Material provided Start Marker
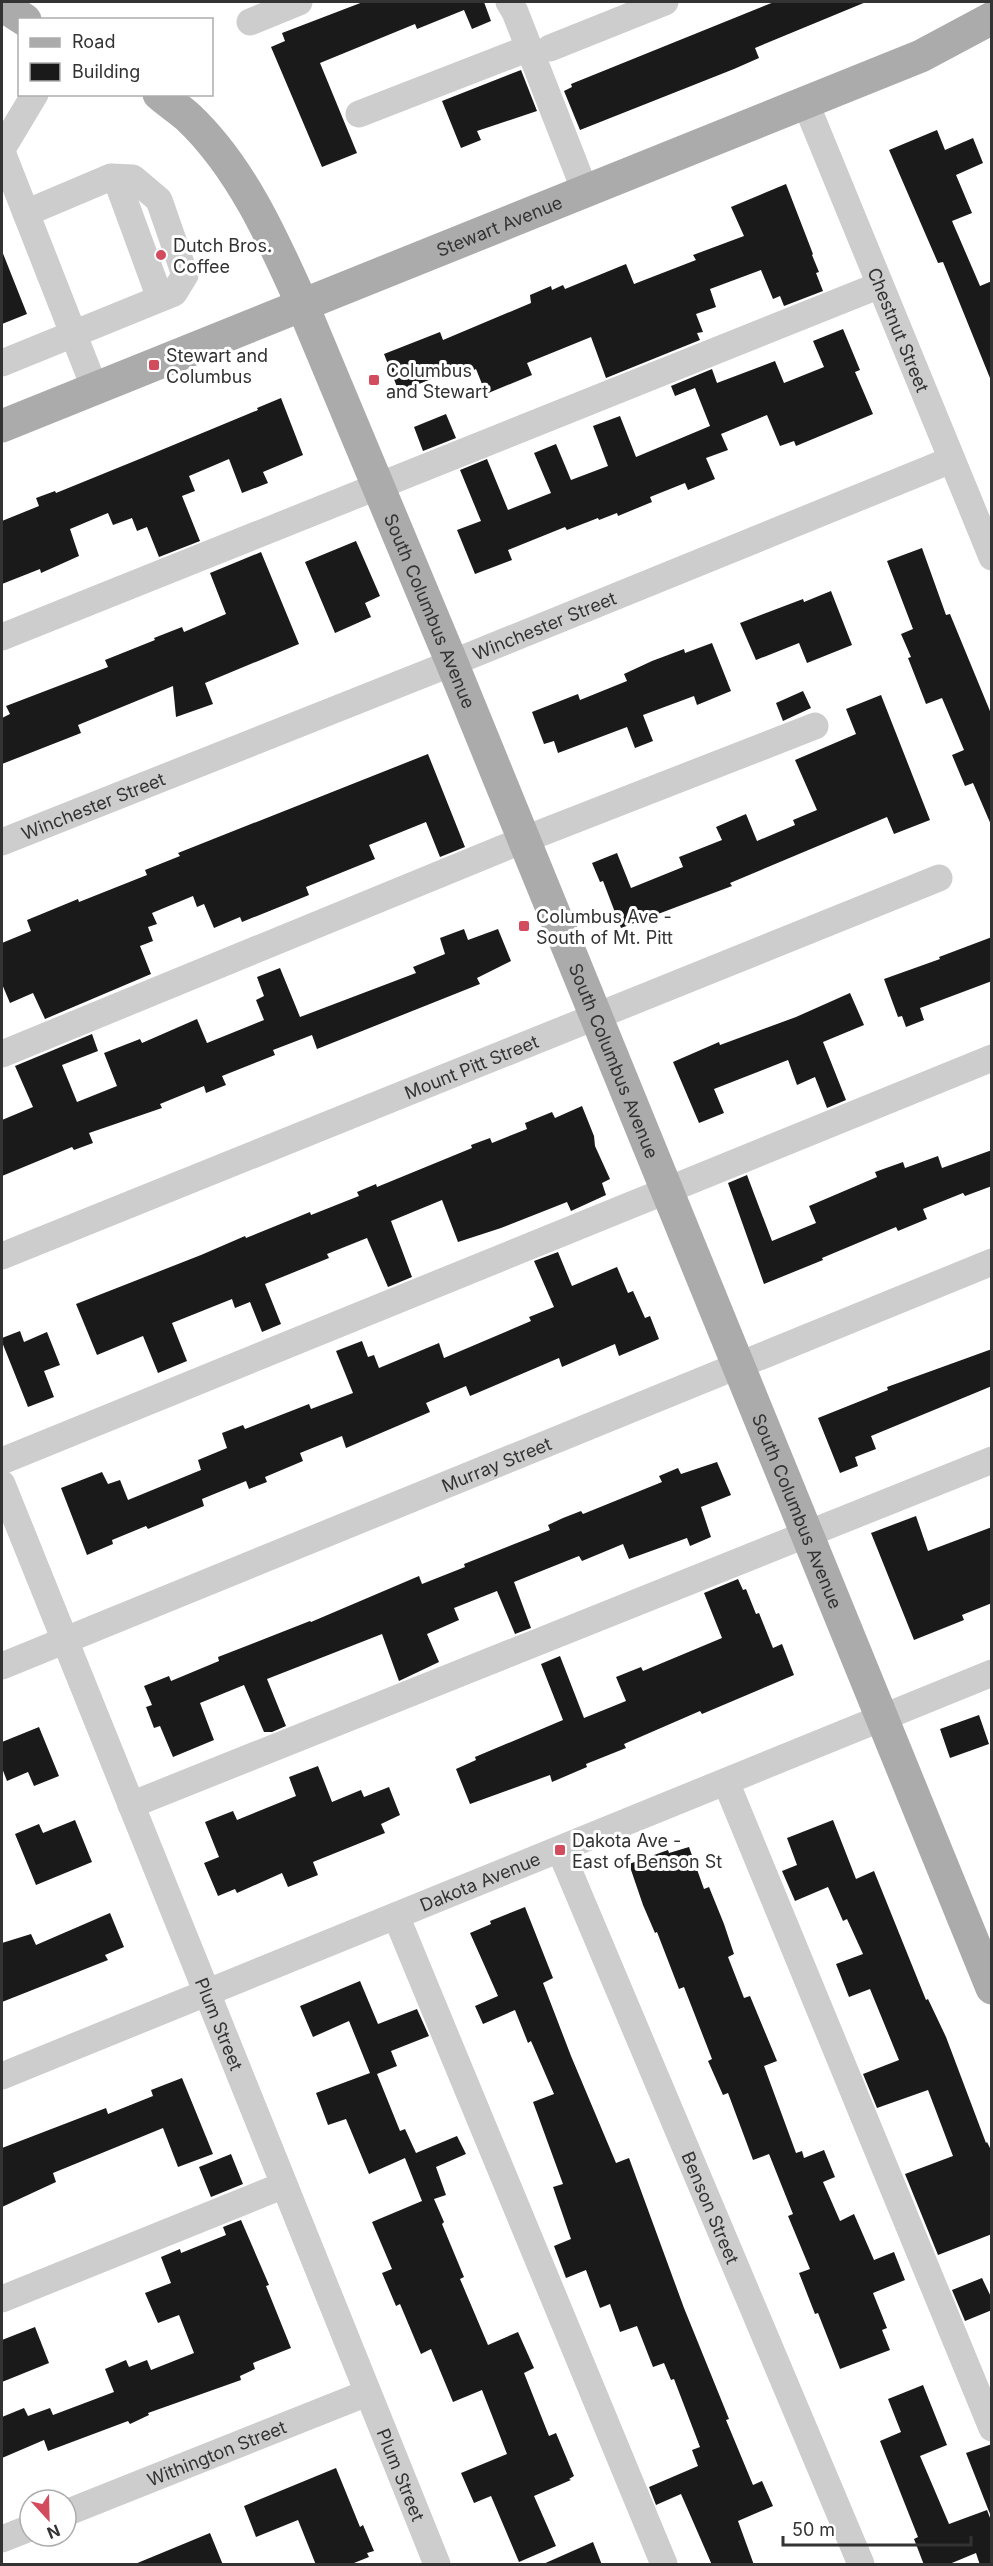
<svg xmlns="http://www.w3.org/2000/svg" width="993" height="2566" font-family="Inter,sans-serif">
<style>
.building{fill:#1a1a1a}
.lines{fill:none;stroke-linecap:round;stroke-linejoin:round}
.minor{stroke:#cdcdcd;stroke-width:27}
.major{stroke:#ababab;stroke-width:33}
.poi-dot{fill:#d34c5d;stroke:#fff;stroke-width:2}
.labels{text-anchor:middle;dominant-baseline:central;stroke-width:6;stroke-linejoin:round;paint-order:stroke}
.street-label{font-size:18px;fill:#333;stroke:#fff}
.poi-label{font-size:18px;fill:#333;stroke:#fff;text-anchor:start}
</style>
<rect width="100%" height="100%" fill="#fff"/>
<!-- building -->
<path class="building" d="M363,2H484L491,21L472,29L464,10L417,29L415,24L320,63L357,153L322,167L271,47L285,41L282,33Z
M774,2H866L755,48L759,58L734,69L580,130L564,91L572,87L571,84Z
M521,70L537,111L477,131L481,140L461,148L442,101Z
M937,130L945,150L973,138L983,163L956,175L972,213L952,221L980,286L992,281V383L943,262L938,263L889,150Z
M786,184L813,254L812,255L819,272L816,273L823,291L784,306L780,296L773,299L761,270L710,289L716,307L696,314L703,332L697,333L700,340L606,378L591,337L527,363L532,375L486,394L476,369L464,374L461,367L399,392L384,354L440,332L443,340L531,303L530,295L551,286L552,290L563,285L565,289L626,264L634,284L696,260L693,255L744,236L731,207Z
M2,251L27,314L2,324Z
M843,329L860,370L855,372L873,414L796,446L794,441L780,446L767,415L721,434L728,450L706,458L715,479L688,490L685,483L650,497L652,502L618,516L617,513L599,520L598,518L567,530L565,527L508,550L512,560L475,574L457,530L481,521L460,470L487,459L508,510L551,493L534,453L556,444L571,480L608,466L593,426L620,416L636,457L710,426L695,388L675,396L671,386L712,369L717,383L775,361L784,383L824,367L813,341Z
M281,398L303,455L263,472L268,483L242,493L229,459L189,476L195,491L182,496L200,541L159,557L147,527L137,531L132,518L113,525L108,513L70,529L79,556L41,573L40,569L2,584V521L39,506L36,498L55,491L56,493L142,458L258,410L257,408Z
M446,414L456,438L423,451L414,427Z
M356,541L380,596L365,603L371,617L335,633L305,562Z
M922,548L946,615L950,614L992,716V827L973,783L965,786L952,755L964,750L942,698L926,704L908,658L911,657L901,634L913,629L887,561Z
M261,552L299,644L205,683L213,704L176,717L173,686L78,725L81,733L2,764V718L10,714L6,706L108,667L105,660L155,640L154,638L182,627L184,632L226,614L210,573Z
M831,591L852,645L807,663L799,643L756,660L740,623L803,599L804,602Z
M712,643L731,691L697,705L694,696L643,715L653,741L635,748L627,727L558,753L554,741L544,744L532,712L578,694L580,700L627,681L624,674L652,661L684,649L685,653Z
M803,691L811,708L783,721L776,703Z
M881,695L930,820L894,834L887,817L730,883L732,886L621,928L603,881L600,882L592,863L617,853L631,888L683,867L679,857L722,840L716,827L746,814L757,841L795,825L793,820L817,810L795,760L856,734L846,709Z
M428,754L465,847L440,857L426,822L369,845L375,859L306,887L309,895L242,922L240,917L214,928L204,904L197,907L193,896L152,913L157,924L148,927L153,941L140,946L151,974L45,1019L33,993L10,1003L2,984V943L31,931L27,920L78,899L79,902L147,875L145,870L180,856L178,853Z
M464,929L468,940L498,929L511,961L477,978L480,984L317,1049L312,1035L273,1050L275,1055L222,1076L226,1085L206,1093L204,1086L160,1104L162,1108L89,1133L93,1143L74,1150L72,1147L2,1176V1120L33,1107L15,1066L92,1034L98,1051L62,1065L77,1102L117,1086L104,1053L140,1039L142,1043L197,1019L207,1043L264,1020L256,1000L264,996L257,977L280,968L300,1017L416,973L413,967L445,954L440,938Z
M992,937V981L920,1008L924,1020L906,1027L902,1016L898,1017L884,979L940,959L939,957Z
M850,993L864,1025L823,1042L846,1100L827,1108L815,1077L797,1085L788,1060L714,1089L724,1113L699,1123L673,1062L719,1042L720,1045L796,1017Z
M582,1106L594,1136L595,1146L610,1179L602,1183L606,1195L571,1211L567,1202L501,1228L458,1242L442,1200L391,1221L412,1277L388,1287L367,1238L327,1254L329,1258L265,1284L281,1324L262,1332L250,1302L235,1308L232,1299L172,1323L187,1361L158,1373L143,1336L97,1355L76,1304L201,1255L245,1236L246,1238L310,1212L311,1215L359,1196L357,1192L376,1184L377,1187L472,1148L471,1145L490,1138L492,1143L527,1129L525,1123L552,1112L555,1118Z
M992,1150V1186L965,1196L963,1193L923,1209L927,1219L898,1231L896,1227L822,1258L823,1260L764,1284L728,1183L747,1175L772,1241L816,1223L809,1206L877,1177L875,1172L903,1162L905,1168L938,1156L942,1168Z
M558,1252L572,1286L617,1267L628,1293L633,1291L645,1318L650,1316L659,1339L619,1356L615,1344L562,1367L559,1358L470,1396L466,1386L426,1403L430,1412L346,1448L342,1436L300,1453L303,1461L265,1477L267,1482L249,1489L246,1481L202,1499L204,1506L148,1529L146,1526L112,1540L113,1544L87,1555L61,1488L102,1472L108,1484L120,1480L128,1500L201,1470L198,1460L227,1448L222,1433L243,1425L245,1429L309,1404L311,1409L353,1393L336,1351L362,1341L368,1357L374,1355L379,1368L439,1343L444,1358L531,1321L529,1317L554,1307L534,1261Z
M20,1331L24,1342L47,1332L60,1365L44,1371L54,1397L28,1407L2,1342V1338Z
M992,1349V1386L871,1436L876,1449L855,1457L858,1466L840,1473L818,1418L888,1390L887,1387Z
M717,1462L731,1495L701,1507L711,1537L690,1546L687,1538L629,1559L623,1544L582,1561L579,1556L514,1582L531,1628L515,1634L497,1591L454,1608L459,1620L427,1634L439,1662L399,1681L382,1634L267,1679L286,1726L272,1732H264L244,1685L200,1703L214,1740L173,1757L160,1726L154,1728L146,1707L152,1705L144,1686L169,1676L171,1681L219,1661L218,1657L310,1621L311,1622L419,1576L422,1584L465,1567L464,1564L550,1530L548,1525L563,1518L581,1511L583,1514L662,1482L659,1476L678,1468L681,1474Z
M916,1516L928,1551L992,1527V1603L962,1615L964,1620L914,1640L871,1533Z
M738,1579L743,1590L746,1589L756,1614L759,1613L773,1648L782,1644L794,1675L702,1714L700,1711L624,1744L626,1748L586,1764L587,1767L552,1782L550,1775L470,1804L456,1769L476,1760L475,1757L563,1720L541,1664L560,1656L584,1718L626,1701L616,1677L641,1667L643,1671L722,1638L704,1593Z
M979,1715L989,1744L950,1758L940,1729Z
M39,1727L59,1776L34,1786L28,1772L7,1781L2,1768V1742Z
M318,1766L332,1802L361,1790L364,1797L389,1787L400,1815L381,1824L385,1833L313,1862L318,1875L288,1887L282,1873L237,1893L235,1889L218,1896L204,1863L219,1857L205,1822L233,1811L237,1820L296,1796L289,1777Z
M75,1820L92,1862L36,1885L15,1834L39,1824L43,1833Z
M833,1820L856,1879L874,1871L926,2000L928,1999L946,2037L986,2143L987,2142L992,2152V2234L938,2255L905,2174L953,2156L928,2090L877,2108L863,2074L899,2060L870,1989L849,1997L836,1964L863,1954L847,1919L843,1921L828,1887L795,1901L782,1871L797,1865L787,1838Z
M689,1847L704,1889L709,1887L724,1924L734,1954L728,1957L744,1998L750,1996L777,2061L764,2066L796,2153L802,2151L804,2158L824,2150L835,2177L823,2182L840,2221L854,2214L874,2260L894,2252L905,2280L873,2293L887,2328L882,2330L890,2350L840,2369L818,2313L815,2314L799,2273L810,2269L788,2216L793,2214L769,2154L753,2160L728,2093L723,2095L708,2061L712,2059L684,1987L679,1989L657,1932L655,1933L643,1905L629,1864L668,1850L669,1853Z
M525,1907L553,1978L543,1983L571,2056L616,2163L629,2158L684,2308L729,2419L726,2420L753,2485L762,2481L773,2506L738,2521L754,2565H712L681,2494L656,2505L649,2487L698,2466L692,2450L700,2447L674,2379L671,2380L664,2363L653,2367L637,2326L620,2332L610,2304L600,2308L586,2270L566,2278L554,2246L571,2239L553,2187L563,2184L533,2102L554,2094L531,2041L528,2043L515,2010L483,2024L475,2006L498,1996L470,1933L491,1924L490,1921Z
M110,1913L124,1947L105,1955L108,1960L2,2002V1943L31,1934L36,1945Z
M360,1981L378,2024L417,2009L429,2036L391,2051L397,2066L377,2074L400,2131L405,2129L416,2153L457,2136L466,2154L436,2167L446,2195L434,2199L444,2222L442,2224L464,2277L460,2279L488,2345L518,2332L534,2368L524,2373L549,2436L556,2433L574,2476L569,2479L571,2480L534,2496L556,2546L519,2562L491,2496L474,2503L461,2473L507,2454L482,2390L453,2402L431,2349L421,2354L400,2304L396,2306L382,2273L392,2269L372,2222L422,2201L405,2158L369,2174L346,2119L328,2125L316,2093L370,2073L349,2021L313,2037L300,2006Z
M182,2078L213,2154L178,2167L163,2128L53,2173L56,2182L2,2207V2148L106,2108L108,2114L153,2096L151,2090Z
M231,2154L243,2184L211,2197L199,2167Z
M241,2220L269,2285L266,2286L291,2348L253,2363L255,2369L240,2376L241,2380L148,2413L149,2415L130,2424L128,2421L48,2451L44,2440L2,2458V2417L24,2408L28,2416L50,2408L53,2415L114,2392L105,2369L126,2360L129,2367L147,2360L151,2370L194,2353L179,2315L158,2323L145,2293L171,2283L161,2257L180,2249L181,2253L226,2235L223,2227Z
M982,2278L992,2299V2310L965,2321L952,2290Z
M35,2327L49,2363L2,2382V2340Z
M923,2385L947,2445L920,2456L949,2524L987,2510L992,2523V2565H980L976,2553L947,2565H924L914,2539L918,2537L880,2441L901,2432L888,2399Z
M992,2444V2514H990L966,2453Z
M336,2468L360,2527L363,2525L374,2551L367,2553L369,2557L349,2565H316L298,2520L256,2537L244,2506Z
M210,2533L223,2565H135V2564Z
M593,2542L602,2565H541Z"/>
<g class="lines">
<!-- minor -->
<g class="minor">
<path d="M509,2L515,12L585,191"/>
<path d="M250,22L299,2"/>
<path d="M550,48L665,2"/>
<path id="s1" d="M806,104L992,557"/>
<path d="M359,114L529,48"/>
<path d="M2,149L35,94"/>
<path d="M2,152L95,389"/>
<path d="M116,178L160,298"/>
<path d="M2,363L174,293L185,275L159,200L133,178L111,177L26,213"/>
<path d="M2,637L880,285"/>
<path id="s2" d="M2,842L452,663L951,460"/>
<path d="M2,1054L523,840L815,726"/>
<path id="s3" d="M2,1256L939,878"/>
<path d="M2,1461L992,1058"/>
<path id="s4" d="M2,1484L437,2564"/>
<path id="s5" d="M2,1666L992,1262"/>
<path d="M726,1782L992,2428"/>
<path d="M131,1805L992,1460"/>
<path id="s6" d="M560,1850L861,2564"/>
<path d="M396,1916L664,2564"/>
<path id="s7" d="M2,2076L992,1673"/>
<path d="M2,2299L284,2185"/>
<path id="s8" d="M66,2513L367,2393"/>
<path d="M2,2539L30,2528"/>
</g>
<!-- major -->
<g class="major">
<path d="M2,5L25,20"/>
<path id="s9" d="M159,94C168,102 179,109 188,117C241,167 273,239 302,304L452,663L992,1988"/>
<path id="s10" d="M2,426L921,56L992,18"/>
</g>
</g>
<!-- markers -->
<g class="poi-dot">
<circle cx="161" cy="255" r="6"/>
<rect x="148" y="359" width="12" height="12" rx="3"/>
<rect x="368" y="374" width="12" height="12" rx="3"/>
<rect x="518" y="920" width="12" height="12" rx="3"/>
<rect x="554" y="1844" width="12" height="12" rx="3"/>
</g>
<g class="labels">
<!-- street labels -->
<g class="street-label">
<text stroke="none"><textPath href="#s10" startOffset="536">Stewart Avenue</textPath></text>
<text stroke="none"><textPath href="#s1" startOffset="244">Chestnut Street</textPath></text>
<text stroke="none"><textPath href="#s9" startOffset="590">South Columbus Avenue</textPath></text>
<text stroke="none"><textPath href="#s2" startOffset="584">Winchester Street</textPath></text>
<text stroke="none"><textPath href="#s2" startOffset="98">Winchester Street</textPath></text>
<text stroke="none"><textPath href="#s9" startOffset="1076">South Columbus Avenue</textPath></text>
<text stroke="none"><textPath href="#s3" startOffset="506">Mount Pitt Street</textPath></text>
<text stroke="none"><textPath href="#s5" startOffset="534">Murray Street</textPath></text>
<text stroke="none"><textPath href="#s9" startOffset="1562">South Columbus Avenue</textPath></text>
<text stroke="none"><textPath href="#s7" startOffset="516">Dakota Avenue</textPath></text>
<text stroke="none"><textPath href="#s4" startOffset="582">Plum Street</textPath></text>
<text stroke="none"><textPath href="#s6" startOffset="388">Benson Street</textPath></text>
<text stroke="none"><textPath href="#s8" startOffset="162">Withington Street</textPath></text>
<text stroke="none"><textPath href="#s4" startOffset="1068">Plum Street</textPath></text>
</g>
<!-- poi labels -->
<g class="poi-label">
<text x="173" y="245">Dutch Bros.<tspan x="173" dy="21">Coffee</tspan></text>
<text x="166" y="355">Stewart and<tspan x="166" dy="21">Columbus</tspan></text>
<text x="386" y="370">Columbus<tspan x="386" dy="21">and Stewart</tspan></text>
<text x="536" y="916">Columbus Ave -<tspan x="536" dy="21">South of Mt. Pitt</tspan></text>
<text x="572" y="1840">Dakota Ave -<tspan x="572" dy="21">East of Benson St</tspan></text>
</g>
</g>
<!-- border -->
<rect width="993" height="2566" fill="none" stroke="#333333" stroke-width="6"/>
<!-- legend -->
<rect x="18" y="18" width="195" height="78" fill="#ffffff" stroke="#adadad" stroke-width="1.5"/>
<rect x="30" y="38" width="30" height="9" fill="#ababab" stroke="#adadad" stroke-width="1.5"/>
<text x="72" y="48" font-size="18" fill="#333333">Road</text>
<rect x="30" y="63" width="30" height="18" fill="#1a1a1a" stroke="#adadad" stroke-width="1.5"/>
<text x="72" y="78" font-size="18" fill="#333333">Building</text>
<!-- north arrow -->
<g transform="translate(48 2518) rotate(158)"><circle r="28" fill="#ffffff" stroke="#adadad" stroke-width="1.5"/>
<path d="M0-4.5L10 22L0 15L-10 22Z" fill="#d34c5d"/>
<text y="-9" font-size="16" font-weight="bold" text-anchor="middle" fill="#333333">N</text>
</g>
<!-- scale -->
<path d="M783 2536v9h188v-9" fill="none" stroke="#333333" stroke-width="3"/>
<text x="792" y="2536" font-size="18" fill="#333333" stroke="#ffffff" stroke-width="4.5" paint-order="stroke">50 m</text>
</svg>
Material provided End Marker
- **Exercise**:
Scan the entries above and return each line that holds "lines".

- **Result**:
.lines{fill:none;stroke-linecap:round;stroke-linejoin:round}
<g class="lines">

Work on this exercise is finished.